Texas health insurance companies have the right to deny applicants Texas health insurance coverage based on their health condition and other risk factors that they deem appropriate. If a Texas health insurance applicant is denied a policy, he or she can apply for coverage by the Texas Health Insurance Risk Pool. The Texas Health Insurance Risk Pool is in place to help citizens who cannot afford insurance because of high-risk health status, or who cannot obtain Texas health insurance without elimination riders attached. Individuals can qualify for the Texas Health Insurance Risk Pool if they have been turned down by Texas health insurance companies or if they have been diagnosed with cancer, epilepsy, AIDS, heart conditions or any number of other applicable illnesses.
Individual Texas health insurance plans must guarantee that newborns and adopted children are covered for their first thirty-one days under their parent’s Texas health insurance policy. During that period, the Texas health insurance policyholder must formally add the individual to his or her plan. Texas health insurance companies are also required cover disabled children beyond the regular dependent age limit that is typically enforced. A Texas health insurance company will continue to cover a disabled dependent if he or she relies on the parent as his or her sole support source.
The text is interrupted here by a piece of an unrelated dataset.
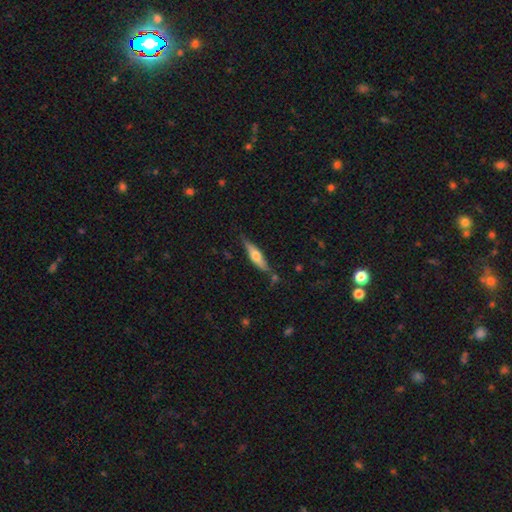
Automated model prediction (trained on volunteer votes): Overall: featured or disk (49%; smooth 46%). Merging: none (73%).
Documentation must be provided to the Texas health insurance company within thirty-one days of the dependents’ coverage expiration date. Texas health insurance companies will also insure the grandchildren of their policyholders up until they turn twenty-five as long as they are unmarried and fully dependent on their grandparents.
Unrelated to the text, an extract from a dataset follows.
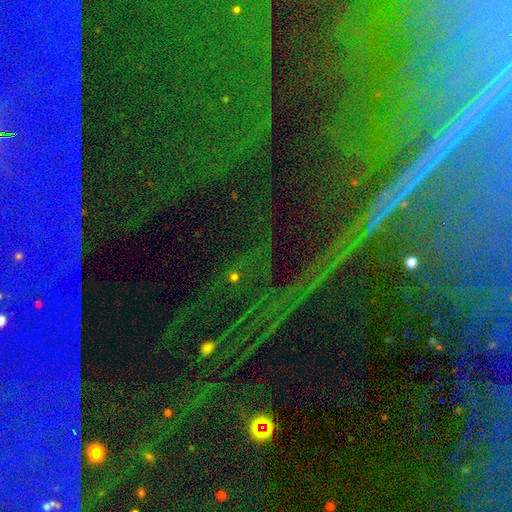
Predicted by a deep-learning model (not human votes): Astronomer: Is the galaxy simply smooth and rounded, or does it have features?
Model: star or artifact — 84%.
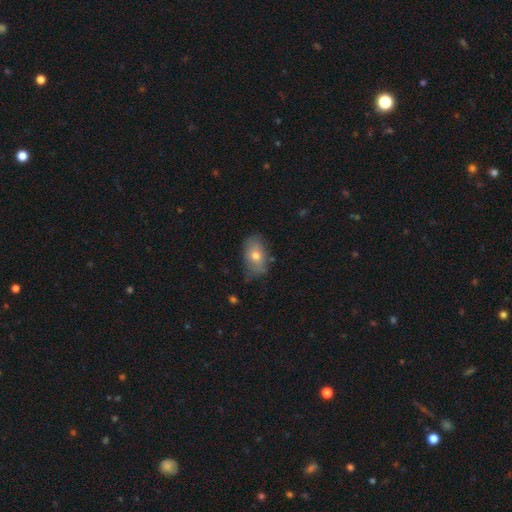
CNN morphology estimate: type=smooth (67%); roundness=in between (86%); merging=none (70%).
Texas health insurance companies have no requirements regarding standardized health insurance policies, so different Texas health insurance can provide differing amounts of coverage. It is important to compare several Texas health insurance companies’ plans before choosing the one that is best for your financial and medical needs.
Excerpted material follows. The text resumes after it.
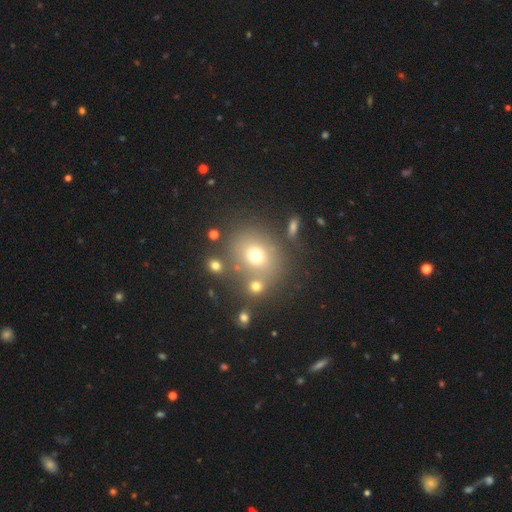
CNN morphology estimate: smooth-or-featured: smooth: 68% | star or artifact: 18% | featured or disk: 14%
  how-rounded: round: 74% | in between: 25% | cigar-shaped: 1%
  merging: none: 68% | merger: 16% | minor disturbance: 11% | major disturbance: 5%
All Texas health insurance companies have the right to impose elimination riders on their policyholders. Elimination riders enable Texas health insurance companies to specify particular pre-existing conditions for which they will not cover claims. HMO plans are not allowed to impose pre-existing condition elimination riders or exclusion periods, but regular Texas health insurance policies can impose exclusion periods that last up to two years. If a Texas health insurance company does not discuss your medical history with you prior to issuing you a Texas health insurance policy, the company can only impose one-year exclusion periods. According to Texas health insurance law, a pre-existing condition is defined as any illness or diagnosis for which you received treatment during the last five years prior to initiating your new Texas health insurance policy.